Booth was one of at least four African Americans serving in the Arkansas House of Representatives during the 1893 session. His fellow African-American colleague Howard McKay also represented Jefferson County in the House that year. John H. Carr and Nathan E. Edwards were the other African American representatives that year. George W. Bell served as an African-American member of the Arkansas State Senate concurrently. State government at the time was dominated by Democrats who were actively working to curtail Black political power.

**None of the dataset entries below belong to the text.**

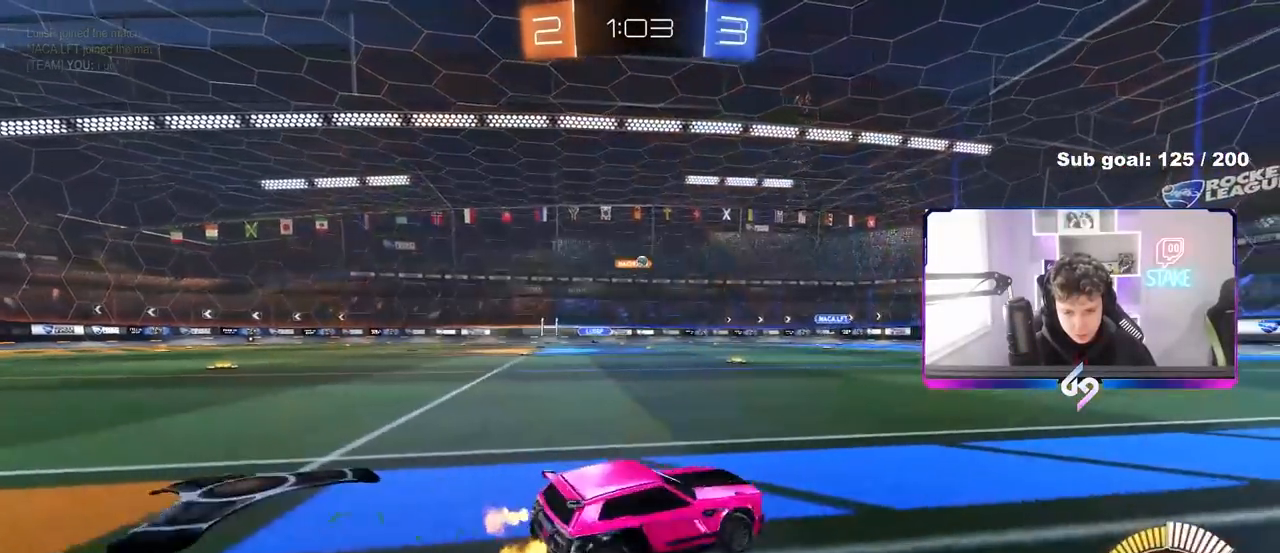
{"keys": ["a", "s", "shift"], "mouse": ["left"], "mouse_move": "still", "events": [[67, "mouse_left", "down"], [117, "a", "up"], [117, "mouse_right", "down"], [167, "a", "down"], [167, "mouse_right", "up"], [167, "shift", "down"], [200, "mouse_right", "down"], [250, "s", "down"], [250, "w", "up"], [433, "mouse_right", "up"]]}
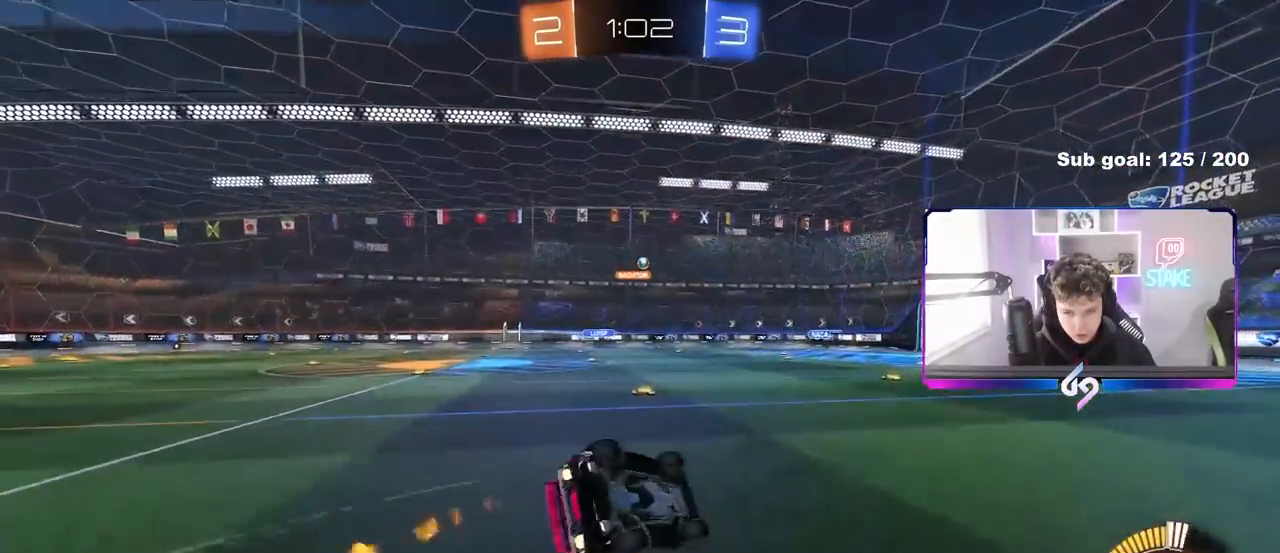
{"keys": [], "mouse": [], "mouse_move": "still", "events": [[83, "s", "up"], [117, "mouse_left", "up"], [167, "s", "down"], [400, "s", "up"], [500, "a", "up"], [500, "shift", "up"]]}
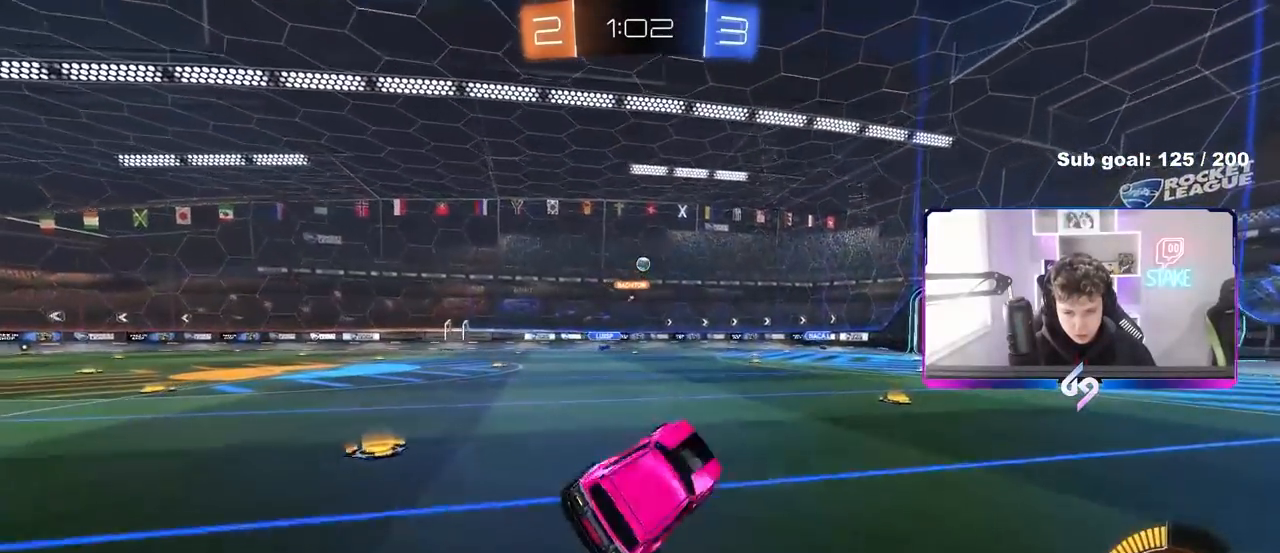
{"keys": [], "mouse": [], "mouse_move": "still", "events": []}
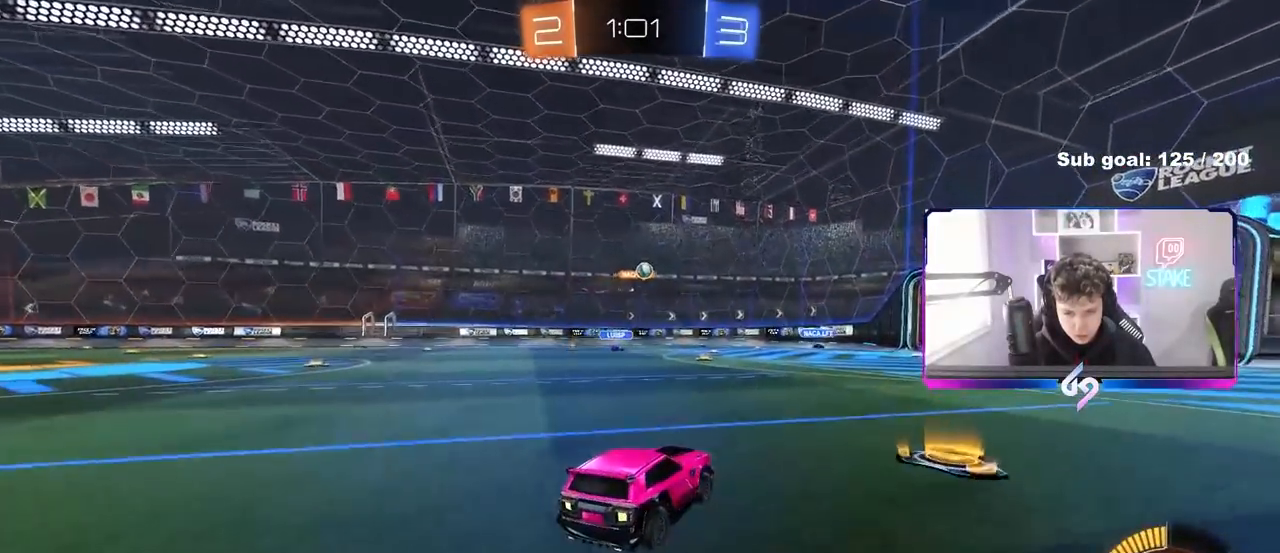
{"keys": ["d"], "mouse": [], "mouse_move": "still", "events": [[250, "d", "down"], [250, "s", "down"], [433, "s", "up"]]}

During his brief term, Booth introduced legislation related to extending the time allowed for Australian ballot voting, a reform measure intended to assist voters, particularly those who were less literate, in casting their ballots without intimidation. However, the bill was tabled by white legislators and did not advance.

==Later life==
By 1917, Booth was working as a bootblack shoe shine attendant for the Arkansas House of Representatives, serving in the same building where he had once sat as a member. A February 19, 1917, article in the Daily Arkansas Gazette reported on Booth's changed circumstances in a mocking tone, noting that no Black member had served in the House since the 1893 session. One contemporary newspaper remarked dismissively that "water had sought its level" in reference to Booth's transition from legislator to bootblack, reflecting the deeply racist attitudes prevalent in the Jim Crow era press.

==Legacy==
Booth's service represents a significant chapter in Arkansas history. He was among the last of at least eighty-seven African American men who served in the Arkansas General Assembly between 1868 and 1893 a generation of Black lawmakers whose political careers were systematically ended by discriminatory legislation, including the adoption of the Australian ballot. The 1893 session in which Booth served was the last to include African-American members for nearly eighty years, until the modern Civil Rights movement led to renewed Black electoral participation in Arkansas.

Booth is listed among the documented African American officeholders from the end of the Civil War until before 1900 in Arkansas historical records.